Although the shared holiday is to become increasingly less common based on the current calendars, some church leaders are moving to make it permanent. Pope Francis in January called for Eastern and Western churches to accept a common date for Easter, declaring the Catholic Church wants to “take a decisive step forward toward unity.”
“What would be really exciting would be to have a common decision made to keep the same date,” Refatti said.

Faithful gather to attend the Catholic Easter Sunday Mass led by Pope Francis in St. Peter’s Square at the Vatican, April 17, 2022. (AP Photo/Alessandra Tarantino)
The pope’s unification call comes during the 1,700th anniversary year of the Council of Nicaea. At the council of early church fathers in 425 A.D., many fundamentals of Christianity were decided, including the divinity of Jesus, the rejection of Arianism and the Easter date — which the council called to be separated from the Jewish festival of Passover and to be universal across the Christian world.
However, the consensus regarding a universal Easter didn’t last. By the 7th century, English and Irish monks popularized their own solar calendar calculations, which spread through Western Europe. In 1582, Pope Gregory XIII’s adoption of the calendar we today call “Gregorian” further solidified the split.
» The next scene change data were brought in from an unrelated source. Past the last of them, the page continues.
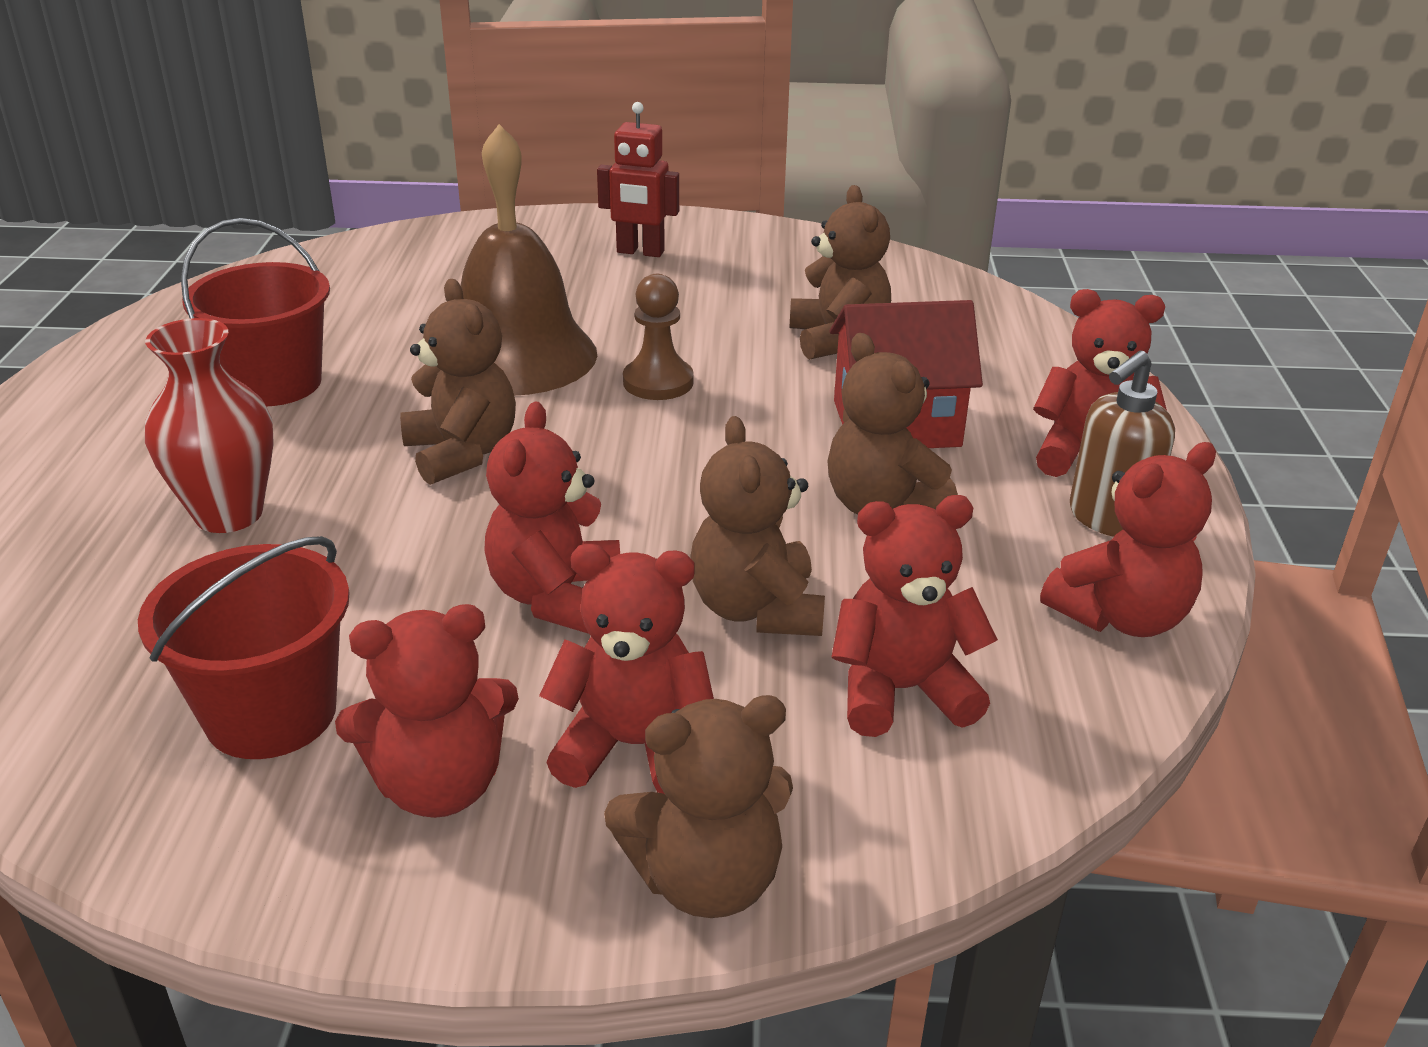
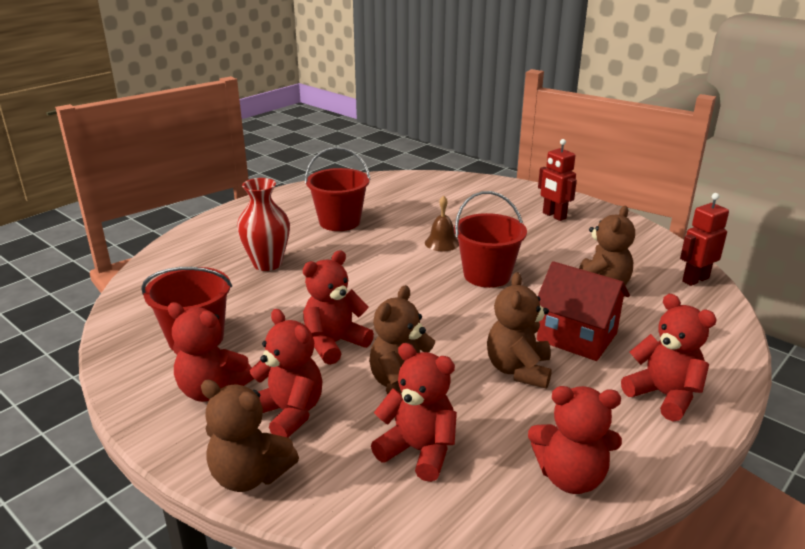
camera: 40 degrees right, 5 degrees down
(462, 453) = (371, 274): brown teddy bear -> none
(517, 356) = (442, 243): brown bell -> brown bell, size x0.45
(658, 382) = (487, 275): brown pawn -> red bucket
(939, 283) = (695, 279): none -> red robot
(1108, 519) = (631, 430): brown soap dispenser -> none

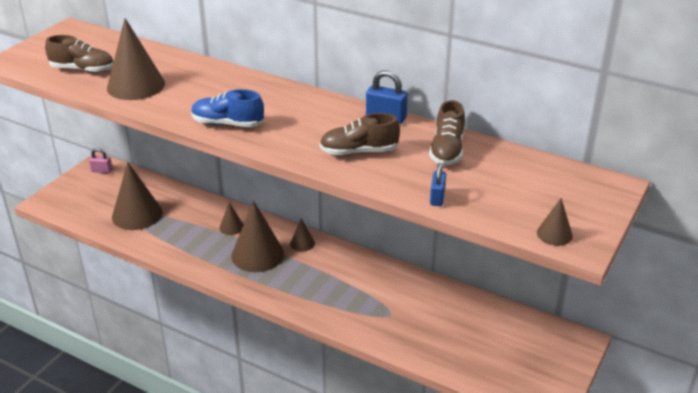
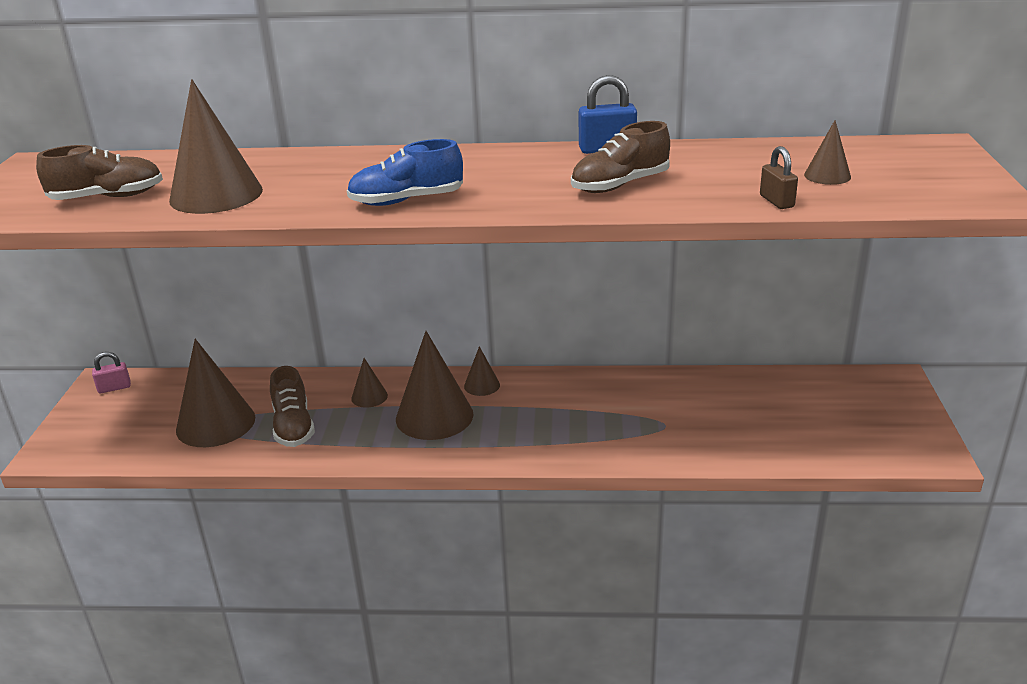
camera: 25 degrees left, 5 degrees down
(437, 198) = (776, 201): blue padlock -> brown padlock
(447, 150) = (722, 159): brown shoe -> brown shoe (293, 426)
(554, 234) = (951, 197): brown cone -> brown cone (827, 176)

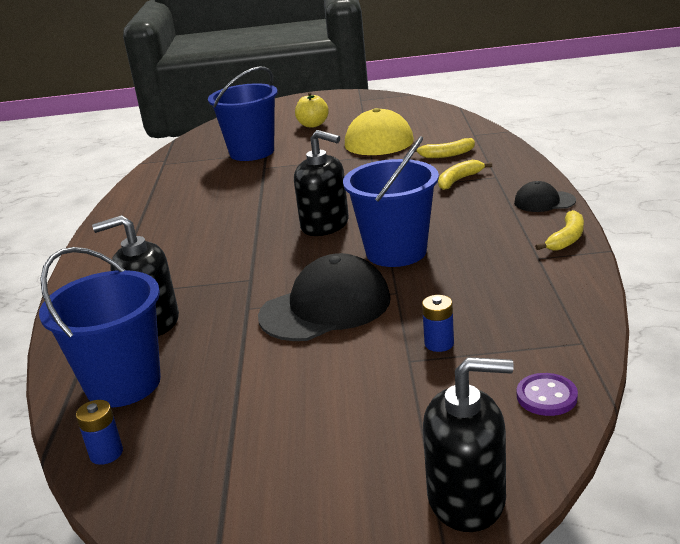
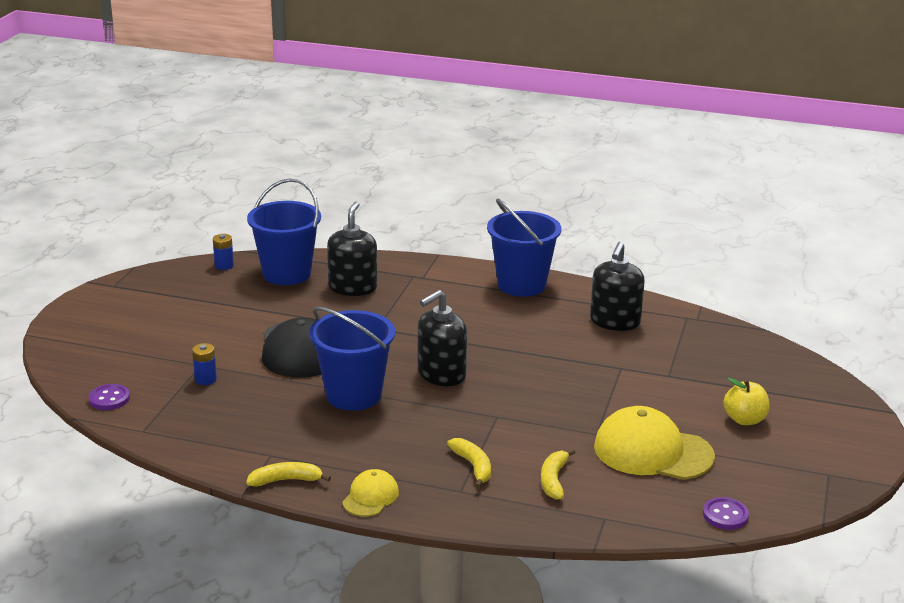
camera: 105 degrees right, 0 degrees up
(252, 152) = (677, 368): blue bucket -> blue bucket (521, 285)
(433, 111) = (725, 515): none -> purple button
(467, 499) = (67, 351): black soap dispenser -> black soap dispenser (615, 322)
(544, 202) = (370, 497): black cap -> yellow cap
(566, 239) = (286, 480): yellow banana -> yellow banana turned 120 degrees clockwise

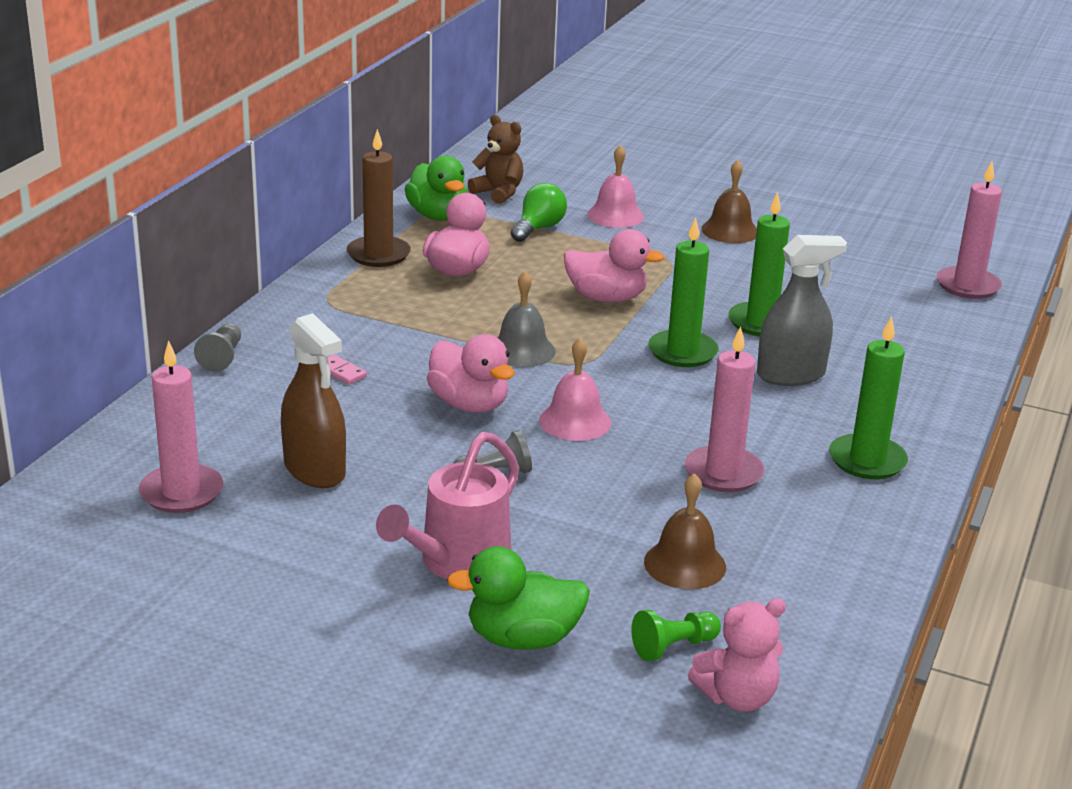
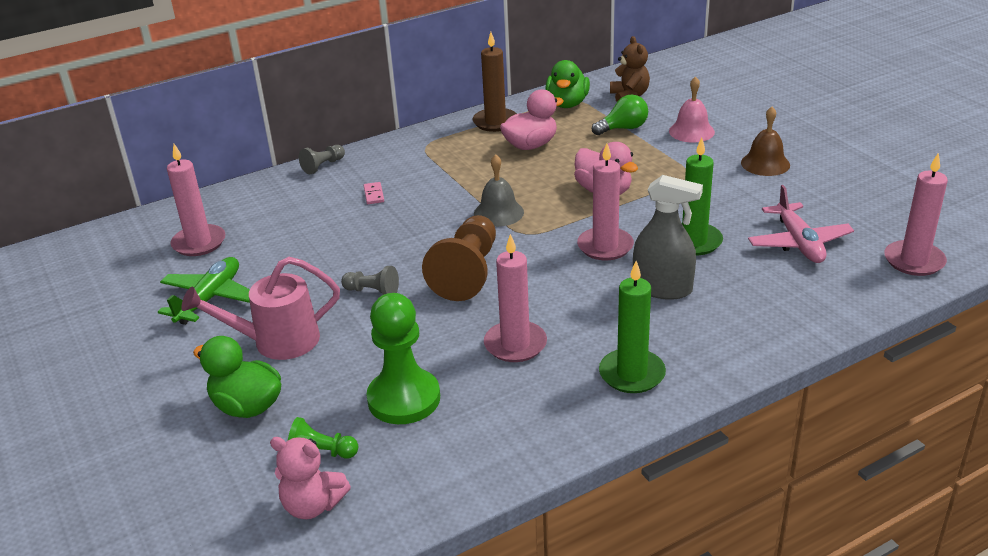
camera: 40 degrees right, 5 degrees up
(297, 548) = (209, 299): none -> green plane
(315, 470) = (280, 253): brown spray bottle -> none
(469, 404) = (418, 240): pink duck -> none
(575, 421) = (467, 273): pink bell -> brown pawn
(682, 352) = (605, 246): green candle -> pink candle
(685, 564) = (404, 399): brown bell -> green pawn
(855, 297) = (798, 243): none -> pink plane

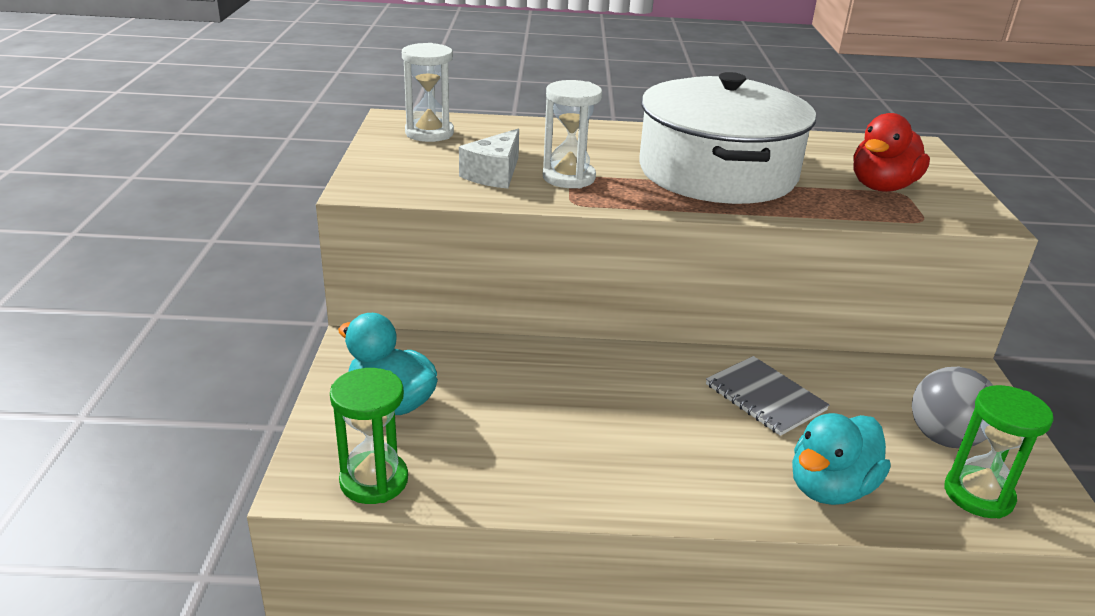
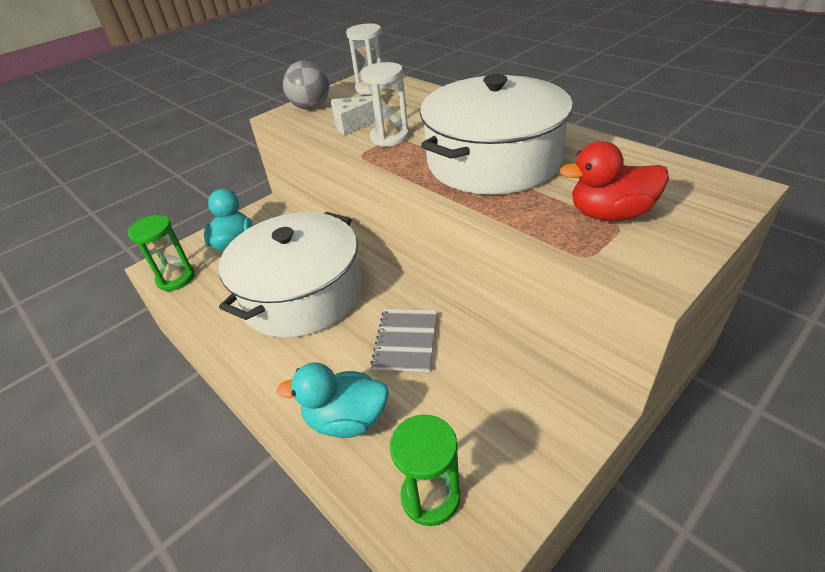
camera: 50 degrees right, 10 degrees up
(586, 411) = (301, 294): none -> white pot
(944, 438) = (478, 443): grey ball -> grey ball (311, 107)

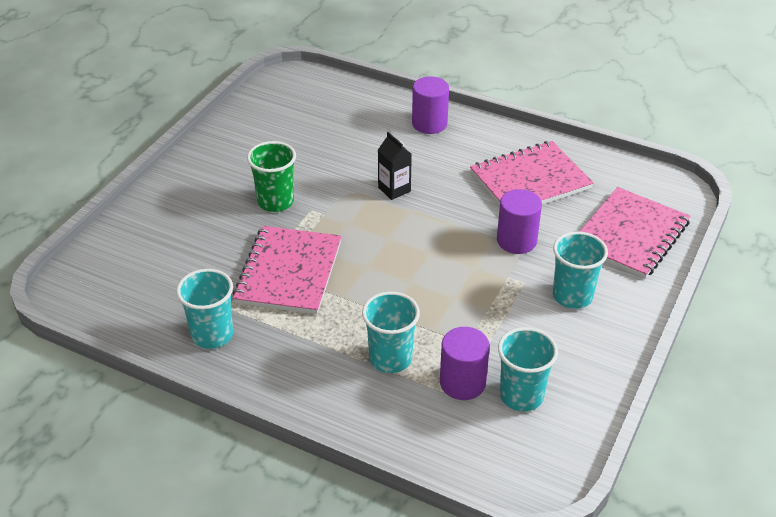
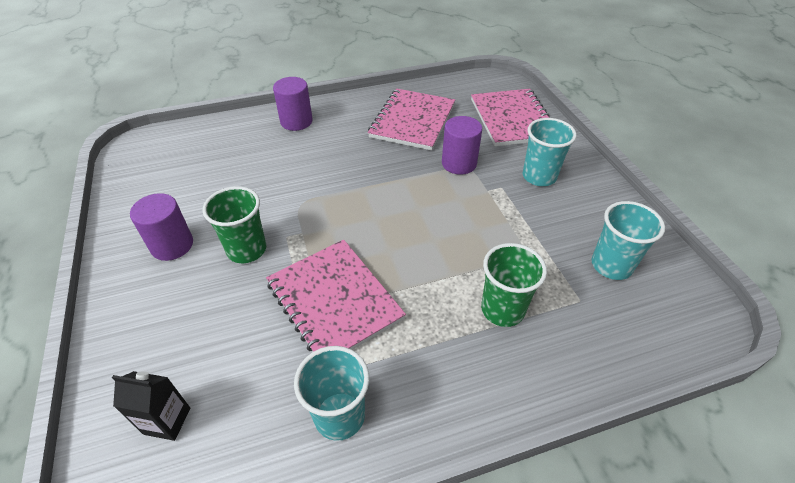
camera: 45 degrees left, 5 degrees up
(390, 359) = (502, 309): turquoise cup -> green cup
(394, 189) = (331, 180): black carton -> black carton (167, 421)
(462, 383) = (569, 287): purple cylinder -> purple cylinder (172, 245)

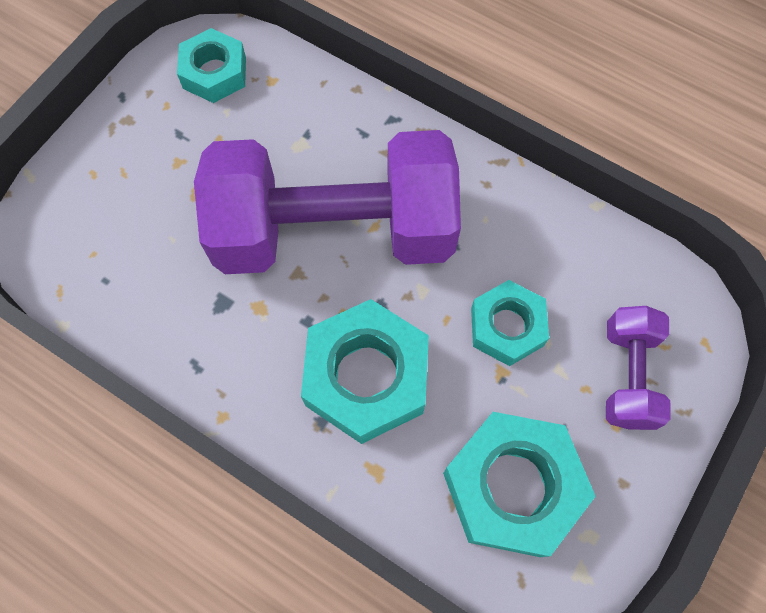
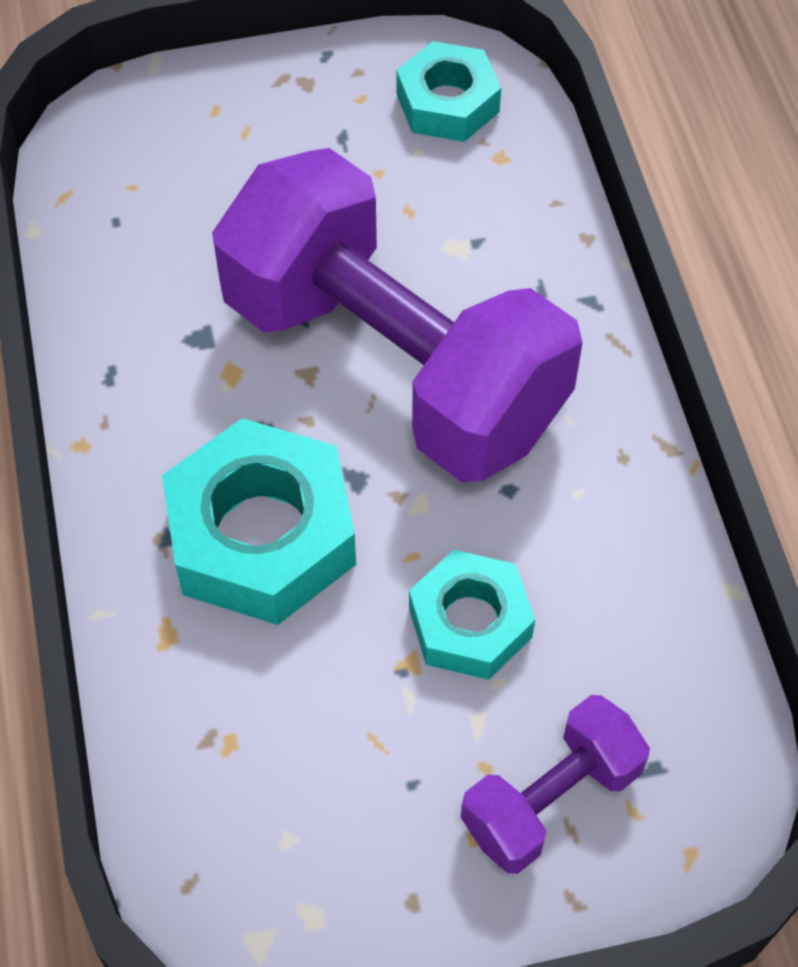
camera: 45 degrees right, 10 degrees down
(512, 487) = (287, 785): turquoise nut -> none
Today, Pope Francis’ call to return to a universal date has been received positively by many Orthodox leaders, including Bartholomew, who called it “integral to fostering Christian unity.”
Other Orthodox leaders have not been as receptive. The Romanian Orthodox Church said in a January statement that “any consultations regarding the date of Easter and potential decisions can only take place within the framework of a future pan-Orthodox forum — a Synod involving all sister Orthodox churches.” The likelihood of such a forum coming to a unanimous decision is slim.
“Given the current fragmentation in the Orthodox world over Ukraine and the frozen relationship between Moscow and Constantinople, any convening of all Orthodox primates at this stage seems nearly impossible,” said Andreja Bogdanovski, a scholar and analyst of Orthodox Christianity, noting that other than the Romanian church’s tepid response, no other Orthodox church has even acknowledged the idea.
Refatti added, “If the Catholic Church would decide to move to the Orthodox date, it’s possible that the Russians would decide to move to the Catholic one just to stress their difference. And we also have to ask, would the Protestants follow the Catholics?”